Menorrhagia is the medical term for abnormally heavy or prolonged menstrual bleeding. A period is considered heavy if the blood loss disrupts daily life, such as soaking through protection hourly or lasting longer than seven days. The menstrual cycle relies on cyclical hormone fluctuations that regulate the growth and breakdown of the uterine lining. When this hormonal balance is disrupted, it often causes excessive uterine blood loss.
Estrogen and Progesterone: The Regulators of Uterine Lining
The monthly cycle is governed by the interplay between estrogen and progesterone. Estrogen dominates the first half, stimulating the proliferation of cells and blood vessels to thicken the endometrium, the lining of the uterus.
Following ovulation, the corpus luteum produces progesterone, which stabilizes the estrogen-primed lining. Progesterone converts the endometrium into a mature, secretory lining by limiting growth. If pregnancy does not occur, both hormone levels decline, triggering the shedding of the endometrium.
Heavy periods often result from unopposed estrogen, where estrogen levels are high relative to progesterone. This imbalance occurs during anovulatory cycles when an egg is not released, meaning no corpus luteum forms to produce progesterone. Without progesterone, the endometrium grows excessively, leading to endometrial hyperplasia, or an abnormally thick lining.
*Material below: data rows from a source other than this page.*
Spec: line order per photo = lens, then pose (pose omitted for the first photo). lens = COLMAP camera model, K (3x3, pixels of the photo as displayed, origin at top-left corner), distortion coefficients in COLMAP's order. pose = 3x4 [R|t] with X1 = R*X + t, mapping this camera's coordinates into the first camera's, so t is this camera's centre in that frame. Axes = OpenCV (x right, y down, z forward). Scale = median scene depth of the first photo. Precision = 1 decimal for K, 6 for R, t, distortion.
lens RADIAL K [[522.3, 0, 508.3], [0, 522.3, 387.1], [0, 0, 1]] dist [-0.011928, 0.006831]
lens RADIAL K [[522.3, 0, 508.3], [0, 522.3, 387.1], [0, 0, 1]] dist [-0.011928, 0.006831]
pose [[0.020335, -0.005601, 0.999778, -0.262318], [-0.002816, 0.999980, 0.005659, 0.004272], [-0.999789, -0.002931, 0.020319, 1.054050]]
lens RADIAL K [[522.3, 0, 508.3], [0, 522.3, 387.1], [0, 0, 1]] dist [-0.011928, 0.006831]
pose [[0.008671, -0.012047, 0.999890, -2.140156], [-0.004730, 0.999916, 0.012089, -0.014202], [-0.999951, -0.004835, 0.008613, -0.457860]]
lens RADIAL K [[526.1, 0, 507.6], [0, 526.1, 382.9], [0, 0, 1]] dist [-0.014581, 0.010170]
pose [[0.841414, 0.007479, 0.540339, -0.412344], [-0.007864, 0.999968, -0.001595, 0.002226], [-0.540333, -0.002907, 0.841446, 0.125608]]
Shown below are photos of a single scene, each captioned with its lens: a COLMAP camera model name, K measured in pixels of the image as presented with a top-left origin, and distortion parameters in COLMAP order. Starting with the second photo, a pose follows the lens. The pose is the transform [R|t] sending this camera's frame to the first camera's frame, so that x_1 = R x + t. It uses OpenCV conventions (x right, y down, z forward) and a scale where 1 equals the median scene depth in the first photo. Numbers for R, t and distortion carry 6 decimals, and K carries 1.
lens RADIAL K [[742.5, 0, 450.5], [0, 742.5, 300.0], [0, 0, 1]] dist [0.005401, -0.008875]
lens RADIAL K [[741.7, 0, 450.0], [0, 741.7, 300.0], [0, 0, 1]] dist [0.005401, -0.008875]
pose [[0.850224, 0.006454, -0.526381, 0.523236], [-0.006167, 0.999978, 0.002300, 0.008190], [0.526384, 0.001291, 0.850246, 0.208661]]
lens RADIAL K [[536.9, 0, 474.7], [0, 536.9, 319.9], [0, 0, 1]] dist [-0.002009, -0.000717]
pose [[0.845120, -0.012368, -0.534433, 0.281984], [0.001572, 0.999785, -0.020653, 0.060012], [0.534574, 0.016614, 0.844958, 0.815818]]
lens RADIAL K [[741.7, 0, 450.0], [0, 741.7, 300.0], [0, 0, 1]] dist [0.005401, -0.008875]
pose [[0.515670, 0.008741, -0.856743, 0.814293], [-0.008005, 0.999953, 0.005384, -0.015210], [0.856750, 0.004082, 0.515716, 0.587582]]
When this overbuilt lining sheds, the increased tissue volume results in a heavier and more prolonged menstrual flow. Hormonal contraception, which provides progesterone-like compounds, is often used to regulate uterine lining thickness and reduce blood loss.
Systemic Hormones That Influence Menstrual Flow
Systemic endocrine glands also influence menstrual blood volume. The thyroid gland produces hormones that regulate metabolism and influence the reproductive system. Hypothyroidism (an underactive thyroid) is associated with heavy menstrual bleeding.
Low thyroid hormone levels disrupt the liver’s ability to metabolize sex hormones, potentially increasing circulating estrogen. Severe hypothyroidism can also increase thyrotropin-releasing hormone (TRH), which stimulates the pituitary gland to release prolactin.
Elevated prolactin (hyperprolactinemia) suppresses the production of follicle-stimulating hormone (FSH) and luteinizing hormone (LH). This prevents ovulation, leading to an anovulatory cycle where progesterone is not produced, resulting in the unopposed estrogen state that causes heavy bleeding.
Local Hormonal Mediators of Bleeding Control
Bleeding control during menstruation is managed by substances acting locally within the endometrial tissue. Prostaglandins, lipid compounds, are important local mediators of uterine hemostasis. They are released as the lining breaks down, playing a role in blood vessel constriction and uterine muscle contraction.
Two prostaglandins, Prostaglandin F2\(\alpha\) (PGF2\(\alpha\)) and Prostaglandin E2 (PGE2), are relevant to menstrual flow. PGF2\(\alpha\) is a potent vasoconstrictor and stimulates uterine muscle contractions, both necessary to stop bleeding. In contrast, PGE2 and Prostacyclin (PGI2) are vasodilators that widen blood vessels and inhibit platelet aggregation.
In women with menorrhagia, research shows an abnormally low ratio of PGF2\(\alpha\) to PGE2 and PGI2 in the endometrium. This imbalance suggests a lack of necessary vasoconstrictive and clotting agents, preventing the effective cessation of bleeding once the lining is shed. This localized imbalance explains why non-hormonal medications that inhibit prostaglandin synthesis can reduce menstrual flow.
When to Seek Diagnosis and Medical Advice
Consult a healthcare provider if menstrual bleeding is consistently disruptive. Warning signs include soaking through one or more sanitary pads or tampons every hour for several consecutive hours. Passing blood clots larger than a quarter or bleeding for longer than seven days also indicates a need for medical evaluation.
Excessive blood loss can lead to iron deficiency anemia, manifesting as persistent fatigue, weakness, or shortness of breath. A physician will take a thorough history and perform blood tests, including a complete blood count to check for anemia and specific hormone level checks, such as Thyroid-Stimulating Hormone (TSH) and prolactin.
While hormonal imbalance is a frequent cause, the doctor will also perform examinations to rule out structural issues. These include uterine fibroids or polyps, which are non-hormonal but also cause heavy bleeding. A focused diagnostic approach helps pinpoint the specific cause, ensuring the most appropriate course of action is recommended.